La mujer no daba crédito a sus oídos.

—Pero no pueden… Timmie… Timmie…

—Le ruego que no se derrumbe, señorita Fellowes.

—El único neandertal vivo del mundo, y está hablando de enviarle de vuelta.

—Ya se lo he dicho. Hemos averiguado todo lo posible. Ahora, hemos de seguir adelante.

—No.

—Por favor, señorita Fellowes. Por favor. Sé cuánto le quiere, y no la culpo. Es un chico fantástico, y ha convivido con él día y noche desde hace mucho tiempo, pero usted es una profesional. Sabe muy bien que los niños puestos bajo su cuidado vienen y van, y no puede esperar que sean suyos para siempre. Esto no es nuevo para usted. Además, Timmie no se va a ir ahora mismo. Aún tardará unos meses. Entretanto, si quiere que tenga un profesor, haremos lo que esté en nuestras manos, por supuesto.

La mujer seguía mirándole fijamente.

—¿Le apetece tomar algo, señorita Fellowes?

—No —susurró ella—. No necesito nada.

Estaba temblando. Se levantó, cruzó el despacho con paso vacilante, como sumida en una pesadilla, esperó a que la puerta se abriera y atravesó la antesala con la mirada perdida.

¿Enviarle de vuelta?

¿Enviarle de vuelta?

¿Habían perdido el juicio? Ya no era un neandertal, excepto en el aspecto externo. Era un niño bueno y dócil que llevaba un mono verde y disfrutaba mirando vídeos y leyendo cuentos de Las Mil y una noches. Un niño que ordenaba su cuarto por la noche. Un niño que utilizaba tenedor, cuchillo y cuchara. Un niño que sabía leer. Y pretendían enviarle de vuelta al período glacial y abandonarle en una tundra olvidada de Dios.

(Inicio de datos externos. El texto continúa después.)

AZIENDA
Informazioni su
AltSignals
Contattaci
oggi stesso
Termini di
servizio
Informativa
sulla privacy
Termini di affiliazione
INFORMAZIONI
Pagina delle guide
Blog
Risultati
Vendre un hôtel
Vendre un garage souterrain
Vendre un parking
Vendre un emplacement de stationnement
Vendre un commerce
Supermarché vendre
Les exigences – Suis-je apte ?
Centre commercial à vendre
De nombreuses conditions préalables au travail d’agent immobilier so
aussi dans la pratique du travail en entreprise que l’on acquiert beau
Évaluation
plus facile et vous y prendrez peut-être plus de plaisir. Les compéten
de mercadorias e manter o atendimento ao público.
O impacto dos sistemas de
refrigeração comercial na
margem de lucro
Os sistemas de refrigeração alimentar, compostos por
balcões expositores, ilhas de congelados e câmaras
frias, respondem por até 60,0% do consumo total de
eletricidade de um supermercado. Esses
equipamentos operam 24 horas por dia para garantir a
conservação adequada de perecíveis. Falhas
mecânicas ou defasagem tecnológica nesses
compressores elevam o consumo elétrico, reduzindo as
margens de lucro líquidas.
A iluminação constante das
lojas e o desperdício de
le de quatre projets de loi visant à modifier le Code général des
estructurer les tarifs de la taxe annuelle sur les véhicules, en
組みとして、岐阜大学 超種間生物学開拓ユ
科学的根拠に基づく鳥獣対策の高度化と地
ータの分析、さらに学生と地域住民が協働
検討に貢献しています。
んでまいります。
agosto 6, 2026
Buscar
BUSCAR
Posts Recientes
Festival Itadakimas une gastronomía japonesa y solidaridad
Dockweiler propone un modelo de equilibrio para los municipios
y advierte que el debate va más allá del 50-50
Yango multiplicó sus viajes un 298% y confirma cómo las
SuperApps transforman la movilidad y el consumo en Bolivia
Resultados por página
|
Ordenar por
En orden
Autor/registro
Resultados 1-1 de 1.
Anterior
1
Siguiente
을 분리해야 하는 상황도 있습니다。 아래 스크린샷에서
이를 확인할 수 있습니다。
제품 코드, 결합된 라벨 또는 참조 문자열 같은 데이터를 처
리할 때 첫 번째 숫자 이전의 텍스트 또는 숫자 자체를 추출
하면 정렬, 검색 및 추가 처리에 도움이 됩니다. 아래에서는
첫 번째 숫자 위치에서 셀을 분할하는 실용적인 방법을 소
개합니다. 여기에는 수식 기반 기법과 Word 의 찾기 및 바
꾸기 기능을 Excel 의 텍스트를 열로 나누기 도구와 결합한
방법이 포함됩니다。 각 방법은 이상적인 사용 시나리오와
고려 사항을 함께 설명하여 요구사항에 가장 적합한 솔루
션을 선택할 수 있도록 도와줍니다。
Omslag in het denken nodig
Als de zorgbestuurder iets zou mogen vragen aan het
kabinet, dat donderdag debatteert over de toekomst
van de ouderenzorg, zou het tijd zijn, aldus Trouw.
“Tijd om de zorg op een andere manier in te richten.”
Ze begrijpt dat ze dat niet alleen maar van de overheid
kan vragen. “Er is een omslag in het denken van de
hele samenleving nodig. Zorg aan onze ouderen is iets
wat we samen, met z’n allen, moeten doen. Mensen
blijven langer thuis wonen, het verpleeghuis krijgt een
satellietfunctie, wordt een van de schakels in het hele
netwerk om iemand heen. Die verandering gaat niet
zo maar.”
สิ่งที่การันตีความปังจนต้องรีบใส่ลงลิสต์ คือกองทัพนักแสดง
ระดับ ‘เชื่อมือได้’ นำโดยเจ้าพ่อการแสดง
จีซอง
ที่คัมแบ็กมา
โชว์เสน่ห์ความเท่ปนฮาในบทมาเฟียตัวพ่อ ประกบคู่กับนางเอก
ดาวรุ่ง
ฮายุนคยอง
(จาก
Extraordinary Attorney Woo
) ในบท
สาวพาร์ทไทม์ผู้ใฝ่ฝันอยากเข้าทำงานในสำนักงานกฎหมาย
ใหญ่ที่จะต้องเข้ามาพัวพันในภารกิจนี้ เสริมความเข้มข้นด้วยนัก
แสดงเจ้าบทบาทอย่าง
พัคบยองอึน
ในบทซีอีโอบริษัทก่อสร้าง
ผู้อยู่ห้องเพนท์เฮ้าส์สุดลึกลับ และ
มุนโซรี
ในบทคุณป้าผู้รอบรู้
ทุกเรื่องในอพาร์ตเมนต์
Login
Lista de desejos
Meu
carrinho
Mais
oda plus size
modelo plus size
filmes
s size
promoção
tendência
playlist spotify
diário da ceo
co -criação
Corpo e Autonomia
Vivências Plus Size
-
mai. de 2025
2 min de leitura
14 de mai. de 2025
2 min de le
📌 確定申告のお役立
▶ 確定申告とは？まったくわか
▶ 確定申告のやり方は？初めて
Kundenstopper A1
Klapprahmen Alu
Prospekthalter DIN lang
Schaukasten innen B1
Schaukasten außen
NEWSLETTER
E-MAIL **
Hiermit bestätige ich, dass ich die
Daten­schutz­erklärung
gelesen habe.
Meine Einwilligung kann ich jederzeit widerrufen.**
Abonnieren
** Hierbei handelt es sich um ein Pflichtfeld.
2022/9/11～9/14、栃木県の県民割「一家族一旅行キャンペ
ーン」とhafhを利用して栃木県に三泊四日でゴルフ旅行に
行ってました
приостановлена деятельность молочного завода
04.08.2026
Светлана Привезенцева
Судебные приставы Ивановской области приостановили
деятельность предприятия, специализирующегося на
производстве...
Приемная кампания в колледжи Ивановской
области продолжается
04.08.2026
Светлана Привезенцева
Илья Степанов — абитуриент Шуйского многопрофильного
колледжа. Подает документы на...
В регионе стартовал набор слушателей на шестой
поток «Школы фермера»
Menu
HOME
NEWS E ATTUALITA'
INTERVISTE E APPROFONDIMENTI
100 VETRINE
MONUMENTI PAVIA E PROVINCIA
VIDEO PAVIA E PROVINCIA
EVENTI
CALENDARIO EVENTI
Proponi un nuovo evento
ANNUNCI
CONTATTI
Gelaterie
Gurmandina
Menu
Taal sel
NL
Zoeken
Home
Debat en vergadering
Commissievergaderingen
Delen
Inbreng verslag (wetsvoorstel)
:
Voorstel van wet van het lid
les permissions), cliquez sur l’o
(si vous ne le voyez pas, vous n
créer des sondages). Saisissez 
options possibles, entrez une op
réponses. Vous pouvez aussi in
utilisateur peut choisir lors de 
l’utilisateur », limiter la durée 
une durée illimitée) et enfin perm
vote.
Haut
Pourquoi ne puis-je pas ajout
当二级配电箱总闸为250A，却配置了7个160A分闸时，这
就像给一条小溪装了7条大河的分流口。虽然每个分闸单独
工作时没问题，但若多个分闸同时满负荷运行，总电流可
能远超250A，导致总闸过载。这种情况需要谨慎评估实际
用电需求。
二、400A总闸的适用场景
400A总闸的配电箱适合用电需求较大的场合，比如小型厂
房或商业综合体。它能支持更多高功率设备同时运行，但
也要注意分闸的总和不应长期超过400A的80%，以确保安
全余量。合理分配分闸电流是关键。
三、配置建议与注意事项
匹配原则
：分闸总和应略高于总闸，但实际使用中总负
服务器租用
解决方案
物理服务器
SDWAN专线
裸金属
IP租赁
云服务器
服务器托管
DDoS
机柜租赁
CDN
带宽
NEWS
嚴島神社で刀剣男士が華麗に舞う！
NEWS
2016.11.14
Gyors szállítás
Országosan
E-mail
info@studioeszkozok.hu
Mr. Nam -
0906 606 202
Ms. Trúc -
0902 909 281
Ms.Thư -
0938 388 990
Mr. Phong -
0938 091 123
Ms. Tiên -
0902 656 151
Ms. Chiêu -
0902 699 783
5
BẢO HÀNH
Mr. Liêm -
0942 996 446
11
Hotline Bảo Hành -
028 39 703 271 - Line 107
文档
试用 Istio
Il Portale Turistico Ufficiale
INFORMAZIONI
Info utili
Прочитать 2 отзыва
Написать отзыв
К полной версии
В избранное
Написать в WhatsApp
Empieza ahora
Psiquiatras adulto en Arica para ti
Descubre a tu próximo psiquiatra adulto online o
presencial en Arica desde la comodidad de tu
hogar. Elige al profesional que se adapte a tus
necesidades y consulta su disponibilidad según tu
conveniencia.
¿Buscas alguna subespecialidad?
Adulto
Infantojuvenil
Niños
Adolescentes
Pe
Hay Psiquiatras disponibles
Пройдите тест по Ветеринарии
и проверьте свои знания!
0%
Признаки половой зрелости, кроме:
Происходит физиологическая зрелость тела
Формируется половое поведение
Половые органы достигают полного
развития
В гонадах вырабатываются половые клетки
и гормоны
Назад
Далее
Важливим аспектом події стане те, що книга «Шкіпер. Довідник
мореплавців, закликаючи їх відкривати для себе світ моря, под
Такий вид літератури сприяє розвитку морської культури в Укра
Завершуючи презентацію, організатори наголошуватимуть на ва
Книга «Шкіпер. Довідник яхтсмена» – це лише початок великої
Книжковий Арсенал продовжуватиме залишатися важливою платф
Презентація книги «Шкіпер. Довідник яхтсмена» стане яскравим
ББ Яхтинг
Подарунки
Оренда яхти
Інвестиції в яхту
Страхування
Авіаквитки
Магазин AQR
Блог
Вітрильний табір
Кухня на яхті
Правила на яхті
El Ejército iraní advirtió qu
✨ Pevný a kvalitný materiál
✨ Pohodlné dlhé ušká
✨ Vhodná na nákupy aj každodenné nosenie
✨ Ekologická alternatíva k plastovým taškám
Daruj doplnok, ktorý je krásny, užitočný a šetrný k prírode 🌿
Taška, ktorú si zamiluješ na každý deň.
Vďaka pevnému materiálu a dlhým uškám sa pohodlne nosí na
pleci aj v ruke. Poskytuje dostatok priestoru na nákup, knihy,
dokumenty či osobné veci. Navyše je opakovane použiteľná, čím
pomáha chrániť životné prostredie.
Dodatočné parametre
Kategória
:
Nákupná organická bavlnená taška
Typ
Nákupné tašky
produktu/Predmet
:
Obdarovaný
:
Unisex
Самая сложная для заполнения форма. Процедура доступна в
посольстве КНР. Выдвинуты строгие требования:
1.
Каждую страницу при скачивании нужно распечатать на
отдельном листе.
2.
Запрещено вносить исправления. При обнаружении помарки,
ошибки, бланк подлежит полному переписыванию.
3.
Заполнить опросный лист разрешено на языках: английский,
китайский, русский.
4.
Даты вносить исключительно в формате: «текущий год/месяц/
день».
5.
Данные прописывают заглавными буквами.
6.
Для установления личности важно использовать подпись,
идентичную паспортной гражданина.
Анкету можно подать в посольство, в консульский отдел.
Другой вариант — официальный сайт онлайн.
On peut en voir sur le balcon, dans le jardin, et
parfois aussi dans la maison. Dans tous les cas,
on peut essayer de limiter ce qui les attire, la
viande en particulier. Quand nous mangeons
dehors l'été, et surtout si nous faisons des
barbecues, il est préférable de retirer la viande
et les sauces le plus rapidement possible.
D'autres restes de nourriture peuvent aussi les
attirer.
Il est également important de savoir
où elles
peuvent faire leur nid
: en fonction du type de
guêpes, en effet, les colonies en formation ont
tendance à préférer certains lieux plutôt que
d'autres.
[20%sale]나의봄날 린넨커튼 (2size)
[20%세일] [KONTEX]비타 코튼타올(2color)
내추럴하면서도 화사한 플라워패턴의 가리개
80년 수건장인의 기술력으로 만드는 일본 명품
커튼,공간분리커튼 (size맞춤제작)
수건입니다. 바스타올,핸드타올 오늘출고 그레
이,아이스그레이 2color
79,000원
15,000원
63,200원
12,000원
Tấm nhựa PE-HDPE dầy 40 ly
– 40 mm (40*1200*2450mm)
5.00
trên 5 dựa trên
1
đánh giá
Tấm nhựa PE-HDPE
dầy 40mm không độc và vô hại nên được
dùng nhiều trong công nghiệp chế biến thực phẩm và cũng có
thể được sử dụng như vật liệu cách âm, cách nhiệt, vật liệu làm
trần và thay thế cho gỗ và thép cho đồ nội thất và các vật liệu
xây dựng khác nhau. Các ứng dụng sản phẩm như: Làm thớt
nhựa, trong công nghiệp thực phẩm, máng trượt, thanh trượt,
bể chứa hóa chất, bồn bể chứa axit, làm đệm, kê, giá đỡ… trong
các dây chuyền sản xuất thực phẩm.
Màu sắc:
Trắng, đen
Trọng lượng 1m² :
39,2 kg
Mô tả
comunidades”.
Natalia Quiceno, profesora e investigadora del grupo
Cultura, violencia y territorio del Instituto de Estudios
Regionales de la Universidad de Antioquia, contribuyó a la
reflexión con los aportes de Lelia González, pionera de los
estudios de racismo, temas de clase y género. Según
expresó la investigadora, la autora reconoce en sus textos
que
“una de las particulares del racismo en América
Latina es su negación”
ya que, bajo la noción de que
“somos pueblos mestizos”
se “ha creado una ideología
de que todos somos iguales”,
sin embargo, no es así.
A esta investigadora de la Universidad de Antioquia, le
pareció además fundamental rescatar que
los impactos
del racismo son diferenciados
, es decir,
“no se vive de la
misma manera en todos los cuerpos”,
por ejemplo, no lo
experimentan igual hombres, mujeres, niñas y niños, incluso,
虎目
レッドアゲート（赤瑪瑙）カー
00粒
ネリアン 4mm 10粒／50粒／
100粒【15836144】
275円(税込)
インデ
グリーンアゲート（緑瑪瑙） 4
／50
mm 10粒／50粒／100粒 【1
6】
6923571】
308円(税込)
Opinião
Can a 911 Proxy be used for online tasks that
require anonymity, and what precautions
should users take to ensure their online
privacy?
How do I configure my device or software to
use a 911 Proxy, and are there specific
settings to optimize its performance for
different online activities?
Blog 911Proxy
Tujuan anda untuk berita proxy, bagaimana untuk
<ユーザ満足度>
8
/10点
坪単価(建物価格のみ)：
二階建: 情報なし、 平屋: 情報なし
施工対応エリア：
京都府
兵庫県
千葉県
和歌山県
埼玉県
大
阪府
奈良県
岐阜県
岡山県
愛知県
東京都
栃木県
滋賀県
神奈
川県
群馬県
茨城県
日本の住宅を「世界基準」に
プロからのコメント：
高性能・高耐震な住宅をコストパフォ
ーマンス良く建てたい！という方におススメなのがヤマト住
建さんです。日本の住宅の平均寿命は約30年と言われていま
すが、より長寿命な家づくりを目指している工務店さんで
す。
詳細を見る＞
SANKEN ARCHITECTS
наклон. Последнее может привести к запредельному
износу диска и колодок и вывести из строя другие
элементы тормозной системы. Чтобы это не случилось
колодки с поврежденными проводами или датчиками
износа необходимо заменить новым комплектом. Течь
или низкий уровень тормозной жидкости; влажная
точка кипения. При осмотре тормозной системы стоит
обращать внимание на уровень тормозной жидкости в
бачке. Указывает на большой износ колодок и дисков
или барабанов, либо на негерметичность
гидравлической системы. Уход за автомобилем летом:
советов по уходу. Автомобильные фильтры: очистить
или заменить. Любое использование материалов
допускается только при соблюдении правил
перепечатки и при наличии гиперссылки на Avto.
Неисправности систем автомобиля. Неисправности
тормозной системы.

No lo decían en serio. En su mundo de procedencia no tendría la menor oportunidad. Ya no estaba adaptado a él. Carecía de las habilidades que necesitaban los neandertales, pero a cambio había adquirido muchas nuevas… que no servían para nada en el mundo de los neandertales.

Iba a morir, pensó.

No.

«Timmie —se dijo la señorita Fellowes con toda la fuerza de su alma— no morirás. No morirás».